9 of 216 comments (clear)

  1. Re:And not a thing will be done about it by Baloroth · · Score: 4, Insightful

    I think almost everyone is fine with government regulating dangerous unproven medical treatments with potentially horrific side-effects.

    --
    "None can love freedom heartily, but good men; the rest love not freedom, but license." --John Milton
  2. Re:Everything by MozeeToby · · Score: 5, Insightful

    Injecting stem cells randomly into the body is probably not a good idea. Stem cells aren't magically fix everything machines. There's a significant risk of cancer if nothing else and I'd be shocked if there weren't other potential issues as well. Why do we have people running around defending hack doctor's rights to inject them on unsuspecting and uninformed patients? And don't say the patients are informed, the research on risks hasn't even been completed yet, how could they possibly be informed of risks that the administering doctor doesn't even know about?

    Lets go to an extreme, how would you feel about the FDA telling a doctor that they can't inject stomach acid into a person's blood stream? Other than the risks being more obvious, what's the difference?

  3. Good thing?? by ZenDragon · · Score: 3, Insightful

    This doesn't really sound like a good thing. I understand the desire to want to regulate unproven stem cell therapies. However, if history has shown us anything it is not regulation that they seek, but to stifle the industry entirely. Likely so the large pharma stock holders can hold on to their dividends. Maybe I am understanding this wrong? Anybody with more understanding of the matter, feel free to enlighten me.

  4. Re:And not a thing will be done about it by Githaron · · Score: 3, Insightful

    I would think there should be government mandated transparency but the government should not decide which drugs we are allowed to take. If you are given all the known facts upfront, you should be able to make your own choice.

  5. Right? by J'raxis · · Score: 3, Insightful

    The FDA, a government bureaucracy, has "rights"?

  6. Re:And not a thing will be done about it by jellomizer · · Score: 3, Insightful

    " If you are given all the known facts upfront, you should be able to make your own choice."

    Yet people still start to smoke, tobacco. When learned about how it effects others in the area who shown not to make the choice, they still continue.

    Or you have stupid parents who believe some crazy nut job and will not vaccinate their children. In fear of a 0.001% increase of an other illness, while the vaccine will have a 5% chance of saving the child's life.

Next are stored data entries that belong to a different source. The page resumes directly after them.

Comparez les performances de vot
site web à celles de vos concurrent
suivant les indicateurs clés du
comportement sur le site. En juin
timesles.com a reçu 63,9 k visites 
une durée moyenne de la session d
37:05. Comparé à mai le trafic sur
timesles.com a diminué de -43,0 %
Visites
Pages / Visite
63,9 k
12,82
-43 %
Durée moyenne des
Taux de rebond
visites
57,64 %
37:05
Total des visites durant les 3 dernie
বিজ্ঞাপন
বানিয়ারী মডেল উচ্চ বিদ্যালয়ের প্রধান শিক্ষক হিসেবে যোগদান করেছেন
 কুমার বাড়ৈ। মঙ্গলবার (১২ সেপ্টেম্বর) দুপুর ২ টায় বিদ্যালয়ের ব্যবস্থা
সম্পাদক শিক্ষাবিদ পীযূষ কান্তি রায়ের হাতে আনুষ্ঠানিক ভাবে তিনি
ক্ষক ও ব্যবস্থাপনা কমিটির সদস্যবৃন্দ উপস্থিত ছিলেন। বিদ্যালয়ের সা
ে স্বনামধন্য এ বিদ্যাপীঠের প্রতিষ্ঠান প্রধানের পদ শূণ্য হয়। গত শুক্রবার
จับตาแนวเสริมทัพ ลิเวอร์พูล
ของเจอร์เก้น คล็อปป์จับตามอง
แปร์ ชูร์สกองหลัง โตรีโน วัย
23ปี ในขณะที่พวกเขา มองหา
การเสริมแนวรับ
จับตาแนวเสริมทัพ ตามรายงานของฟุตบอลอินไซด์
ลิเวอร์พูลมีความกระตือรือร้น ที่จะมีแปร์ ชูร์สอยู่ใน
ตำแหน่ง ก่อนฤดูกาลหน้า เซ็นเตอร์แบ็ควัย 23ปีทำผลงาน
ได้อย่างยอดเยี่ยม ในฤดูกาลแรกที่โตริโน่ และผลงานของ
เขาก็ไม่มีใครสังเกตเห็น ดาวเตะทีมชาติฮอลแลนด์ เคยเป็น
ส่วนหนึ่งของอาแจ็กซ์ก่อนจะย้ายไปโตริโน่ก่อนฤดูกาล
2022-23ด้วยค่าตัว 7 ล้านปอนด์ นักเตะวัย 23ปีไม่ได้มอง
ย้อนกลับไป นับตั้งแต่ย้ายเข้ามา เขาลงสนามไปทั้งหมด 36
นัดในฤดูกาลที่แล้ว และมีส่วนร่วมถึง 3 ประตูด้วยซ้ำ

    Given the Fact there will be a charismatic conspiracy nut that will refute the claims, that will attract a big following.

    --
    If something is so important that you feel the need to post it on the internet... It probably isn't that important.
  7. Re:And not a thing will be done about it by gmack · · Score: 4, Insightful

    Shouldn't be that bad? They are taking cells and injecting them where they don't naturally occur. That can have side effects such as cancer. I'm not saying it's not promising but there have been far too many wild claims about it and far too many clinics treating it as some magic cure without any regard for patient safety.

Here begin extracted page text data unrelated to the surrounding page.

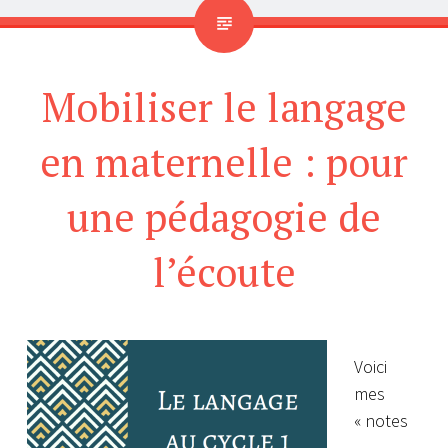
Mobiliser le langage
en maternelle : pour
une pédagogie de
l’écoute
Voici
mes
« notes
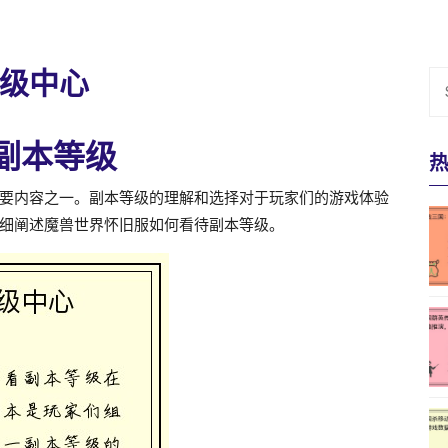
级中心
副本等级
要内容之一。副本等级的理解和选择对于玩家们的游戏体验
细阐述魔兽世界怀旧服如何看待副本等级。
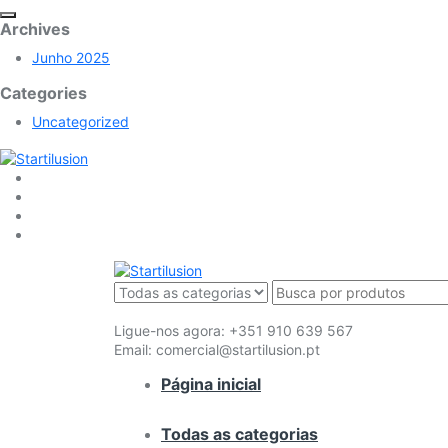
Archives
Junho 2025
Categories
Uncategorized
Ligue-nos agora:
+351 910 639 567
Email:
comercial@startilusion.pt
Página inicial
Todas as categorias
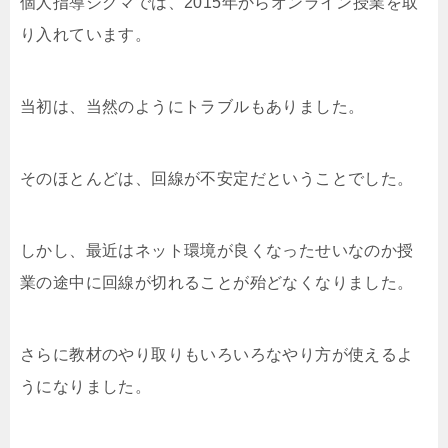
個人指導シグマでは、2015年からオンライン授業を取
り入れています。
当初は、当然のようにトラブルもありました。
そのほとんどは、回線が不安定だということでした。
しかし、最近はネット環境が良くなったせいなのか授
業の途中に回線が切れることが殆どなくなりました。
さらに教材のやり取りもいろいろなやり方が使えるよ
うになりました。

  8. Re:And not a thing will be done about it by h4rr4r · · Score: 3, Insightful

    You know some doctors that are having amazing results, but can't manage to prove it in a double blind study?

    You know some conmen, not doctors.

  9. Re:And not a thing will be done about it by mutube · · Score: 3, Insightful

    They're not banning it, they're regulating it.

    I'd absolutely condone last-ditch treatment for individuals but then that's often done anyway - in a controlled and reportable manner. In that way we can learn something from the outcome and improve the treatment in the future so everyone benefits.

    This is about preventing organisations using stem cells as the latest snake oil cure-all while circumventing regulation on a 'oh but it's just your own cells so it's not a medical procedure' which is patently false.

    It's either an effective medical procedure and needs regulating, or isn't and they're guilty of false advertising.